### [EXERCISE A]
Copy out the part of the negotiation passage that starts with "It used to be" and goes on through "of any kind.".

### [SELECTION]
+++
It used to be thought that ‘he who shouts loudest’ would win a negotiation. Scientists have since discovered surprising psychological insights regarding how to be effective in negotiation. It makes interesting and useful reading. At some point we are all going to have to negotiate in our lives. – Salary for a new job, trade terms with a buyer or even at home and negotiating with your child as to what time they go to bed!

So, what is the ‘science’? Here are some psychological techniques that you can use the next time you enter into a negotiation of any kind.

Here’s the science bit…

  1. Anchoring: By stating a number/price/fee first in the negotiation you are creating the starting point of the negotiation. If you want the outcome of the negotiation to be a low price, then you should state a ludicrously low price. If you want the outcome of the negotiation to be a higher price, then you should state a ridiculously high price. This helps frame the conversation. For example, if you are asking a client what their budget is for a marketing campaign, aim high and suggest a number above what you need. The buyer will then think they need to be somewhere nearer to it in order to deliver what they want to deliver. Psychologist Daniel Kahneman believes anchoring is “the most robust phenomena we’ve discovered in psychology.” To use this technique in negotiation, make sure you are the first to say a number so control is with you.
+++
### [SUPPLIED MATERIAL]

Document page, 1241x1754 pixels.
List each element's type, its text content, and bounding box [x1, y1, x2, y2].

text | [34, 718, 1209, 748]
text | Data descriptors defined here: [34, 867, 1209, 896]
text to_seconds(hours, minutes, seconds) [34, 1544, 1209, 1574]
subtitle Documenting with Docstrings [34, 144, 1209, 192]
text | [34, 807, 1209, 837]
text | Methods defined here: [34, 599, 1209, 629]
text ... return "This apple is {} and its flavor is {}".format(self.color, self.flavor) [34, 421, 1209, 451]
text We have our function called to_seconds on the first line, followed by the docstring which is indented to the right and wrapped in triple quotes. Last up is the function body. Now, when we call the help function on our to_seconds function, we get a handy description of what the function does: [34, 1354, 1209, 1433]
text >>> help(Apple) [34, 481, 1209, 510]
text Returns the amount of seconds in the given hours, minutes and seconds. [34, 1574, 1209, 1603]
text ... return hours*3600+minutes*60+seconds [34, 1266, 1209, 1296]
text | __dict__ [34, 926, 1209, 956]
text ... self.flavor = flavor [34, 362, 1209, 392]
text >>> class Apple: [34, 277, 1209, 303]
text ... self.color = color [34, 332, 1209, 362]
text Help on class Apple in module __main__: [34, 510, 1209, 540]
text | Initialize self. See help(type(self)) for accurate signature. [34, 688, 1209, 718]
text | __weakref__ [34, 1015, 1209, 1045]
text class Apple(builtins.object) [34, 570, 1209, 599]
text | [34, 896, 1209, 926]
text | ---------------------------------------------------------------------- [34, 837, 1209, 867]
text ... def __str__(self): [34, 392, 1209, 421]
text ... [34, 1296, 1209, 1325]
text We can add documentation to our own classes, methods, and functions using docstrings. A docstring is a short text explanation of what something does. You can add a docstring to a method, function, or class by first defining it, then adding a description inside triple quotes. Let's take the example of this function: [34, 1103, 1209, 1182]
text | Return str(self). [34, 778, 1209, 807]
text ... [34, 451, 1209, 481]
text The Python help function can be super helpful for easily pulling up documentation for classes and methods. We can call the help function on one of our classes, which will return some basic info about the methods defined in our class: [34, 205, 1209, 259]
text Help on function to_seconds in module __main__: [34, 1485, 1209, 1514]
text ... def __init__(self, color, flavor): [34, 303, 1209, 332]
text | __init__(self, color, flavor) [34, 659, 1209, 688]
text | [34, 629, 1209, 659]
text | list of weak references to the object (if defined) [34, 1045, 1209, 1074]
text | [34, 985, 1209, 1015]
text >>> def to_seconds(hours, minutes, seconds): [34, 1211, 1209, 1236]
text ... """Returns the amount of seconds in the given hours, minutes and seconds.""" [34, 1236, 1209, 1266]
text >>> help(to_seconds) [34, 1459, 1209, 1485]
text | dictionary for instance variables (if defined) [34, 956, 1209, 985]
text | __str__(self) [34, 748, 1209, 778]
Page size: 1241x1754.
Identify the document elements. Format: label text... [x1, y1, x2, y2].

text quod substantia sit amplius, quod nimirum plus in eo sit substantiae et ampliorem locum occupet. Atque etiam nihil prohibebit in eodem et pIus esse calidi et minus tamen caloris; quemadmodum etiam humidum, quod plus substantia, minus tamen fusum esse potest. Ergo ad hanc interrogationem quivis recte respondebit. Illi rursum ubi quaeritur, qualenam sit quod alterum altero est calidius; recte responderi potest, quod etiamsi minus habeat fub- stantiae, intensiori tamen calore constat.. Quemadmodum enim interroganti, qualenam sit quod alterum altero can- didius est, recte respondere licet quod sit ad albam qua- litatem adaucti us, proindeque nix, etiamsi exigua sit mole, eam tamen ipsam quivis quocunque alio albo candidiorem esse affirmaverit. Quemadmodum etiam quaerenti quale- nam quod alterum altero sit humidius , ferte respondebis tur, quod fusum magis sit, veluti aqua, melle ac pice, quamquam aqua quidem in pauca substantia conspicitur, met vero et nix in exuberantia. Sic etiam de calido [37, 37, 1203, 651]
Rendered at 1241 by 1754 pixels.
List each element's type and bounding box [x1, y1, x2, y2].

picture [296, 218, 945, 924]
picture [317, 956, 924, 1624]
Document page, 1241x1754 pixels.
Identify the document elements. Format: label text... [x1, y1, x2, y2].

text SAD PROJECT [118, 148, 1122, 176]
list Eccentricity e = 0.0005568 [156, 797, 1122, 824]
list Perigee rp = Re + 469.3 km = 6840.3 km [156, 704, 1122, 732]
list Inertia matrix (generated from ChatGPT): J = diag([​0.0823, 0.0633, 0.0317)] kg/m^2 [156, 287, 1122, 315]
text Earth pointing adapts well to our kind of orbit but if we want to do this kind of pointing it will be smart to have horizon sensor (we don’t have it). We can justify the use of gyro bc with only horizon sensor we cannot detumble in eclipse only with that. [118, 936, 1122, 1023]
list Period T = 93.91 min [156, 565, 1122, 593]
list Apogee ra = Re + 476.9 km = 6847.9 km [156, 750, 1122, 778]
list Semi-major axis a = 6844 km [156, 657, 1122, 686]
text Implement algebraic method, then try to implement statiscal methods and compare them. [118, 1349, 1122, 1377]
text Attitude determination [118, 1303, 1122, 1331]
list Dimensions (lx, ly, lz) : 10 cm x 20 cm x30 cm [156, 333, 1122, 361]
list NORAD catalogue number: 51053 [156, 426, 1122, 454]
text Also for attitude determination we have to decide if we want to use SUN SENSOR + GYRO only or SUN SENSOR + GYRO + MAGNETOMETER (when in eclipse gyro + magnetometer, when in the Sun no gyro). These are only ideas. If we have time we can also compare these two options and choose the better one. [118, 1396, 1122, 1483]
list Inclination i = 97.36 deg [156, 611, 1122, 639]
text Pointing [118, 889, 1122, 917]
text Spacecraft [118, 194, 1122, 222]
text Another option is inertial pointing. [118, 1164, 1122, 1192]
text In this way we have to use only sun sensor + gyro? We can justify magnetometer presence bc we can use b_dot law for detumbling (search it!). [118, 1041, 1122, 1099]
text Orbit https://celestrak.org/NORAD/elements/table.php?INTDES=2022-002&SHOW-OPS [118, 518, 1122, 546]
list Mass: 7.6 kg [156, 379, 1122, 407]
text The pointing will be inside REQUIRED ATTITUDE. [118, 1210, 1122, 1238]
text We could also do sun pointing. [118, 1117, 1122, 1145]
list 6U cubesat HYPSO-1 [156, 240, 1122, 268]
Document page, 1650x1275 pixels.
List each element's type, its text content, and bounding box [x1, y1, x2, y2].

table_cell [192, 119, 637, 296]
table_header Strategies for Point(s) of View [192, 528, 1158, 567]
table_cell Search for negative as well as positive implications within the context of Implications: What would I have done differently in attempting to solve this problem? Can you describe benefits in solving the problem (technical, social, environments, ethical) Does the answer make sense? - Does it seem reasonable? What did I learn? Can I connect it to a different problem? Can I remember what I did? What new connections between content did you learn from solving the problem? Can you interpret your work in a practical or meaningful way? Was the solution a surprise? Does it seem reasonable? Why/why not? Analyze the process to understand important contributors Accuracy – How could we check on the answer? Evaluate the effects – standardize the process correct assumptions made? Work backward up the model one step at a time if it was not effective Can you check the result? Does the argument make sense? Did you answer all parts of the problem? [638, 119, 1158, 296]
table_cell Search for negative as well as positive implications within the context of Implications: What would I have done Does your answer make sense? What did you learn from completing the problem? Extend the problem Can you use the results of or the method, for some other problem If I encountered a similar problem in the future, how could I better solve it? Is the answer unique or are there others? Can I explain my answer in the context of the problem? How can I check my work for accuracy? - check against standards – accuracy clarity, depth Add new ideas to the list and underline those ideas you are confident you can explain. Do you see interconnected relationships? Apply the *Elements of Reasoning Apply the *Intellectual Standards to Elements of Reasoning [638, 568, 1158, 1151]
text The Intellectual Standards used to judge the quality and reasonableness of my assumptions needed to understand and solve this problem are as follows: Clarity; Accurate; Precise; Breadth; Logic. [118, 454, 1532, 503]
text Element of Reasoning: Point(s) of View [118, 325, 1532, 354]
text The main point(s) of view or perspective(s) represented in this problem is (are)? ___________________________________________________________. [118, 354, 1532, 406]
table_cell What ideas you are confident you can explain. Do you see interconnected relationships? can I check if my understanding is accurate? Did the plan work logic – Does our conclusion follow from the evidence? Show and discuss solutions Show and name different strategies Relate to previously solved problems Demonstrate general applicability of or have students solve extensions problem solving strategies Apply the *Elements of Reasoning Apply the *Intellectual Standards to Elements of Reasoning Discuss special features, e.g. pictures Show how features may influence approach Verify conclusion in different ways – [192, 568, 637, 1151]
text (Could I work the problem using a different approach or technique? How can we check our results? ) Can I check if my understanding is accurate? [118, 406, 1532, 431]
+++
### [EXERCISE B]
From the entries, give again the lines starting with the line with "text quod substantia" and going on through the line with "List each element's type and".

### [EXERCISE ANSWER A]
It used to be thought that ‘he who shouts loudest’ would win a negotiation. Scientists have since discovered surprising psychological insights regarding how to be effective in negotiation. It makes interesting and useful reading. At some point we are all going to have to negotiate in our lives. – Salary for a new job, trade terms with a buyer or even at home and negotiating with your child as to what time they go to bed!

So, what is the ‘science’? Here are some psychological techniques that you can use the next time you enter into a negotiation of any kind.

### [EXERCISE ANSWER B]
text quod substantia sit amplius, quod nimirum plus in eo sit substantiae et ampliorem locum occupet. Atque etiam nihil prohibebit in eodem et pIus esse calidi et minus tamen caloris; quemadmodum etiam humidum, quod plus substantia, minus tamen fusum esse potest. Ergo ad hanc interrogationem quivis recte respondebit. Illi rursum ubi quaeritur, qualenam sit quod alterum altero est calidius; recte responderi potest, quod etiamsi minus habeat fub- stantiae, intensiori tamen calore constat.. Quemadmodum enim interroganti, qualenam sit quod alterum altero can- didius est, recte respondere licet quod sit ad albam qua- litatem adaucti us, proindeque nix, etiamsi exigua sit mole, eam tamen ipsam quivis quocunque alio albo candidiorem esse affirmaverit. Quemadmodum etiam quaerenti quale- nam quod alterum altero sit humidius , ferte respondebis tur, quod fusum magis sit, veluti aqua, melle ac pice, quamquam aqua quidem in pauca substantia conspicitur, met vero et nix in exuberantia. Sic etiam de calido [37, 37, 1203, 651]
Rendered at 1241 by 1754 pixels.
List each element's type and bounding box [x1, y1, x2, y2].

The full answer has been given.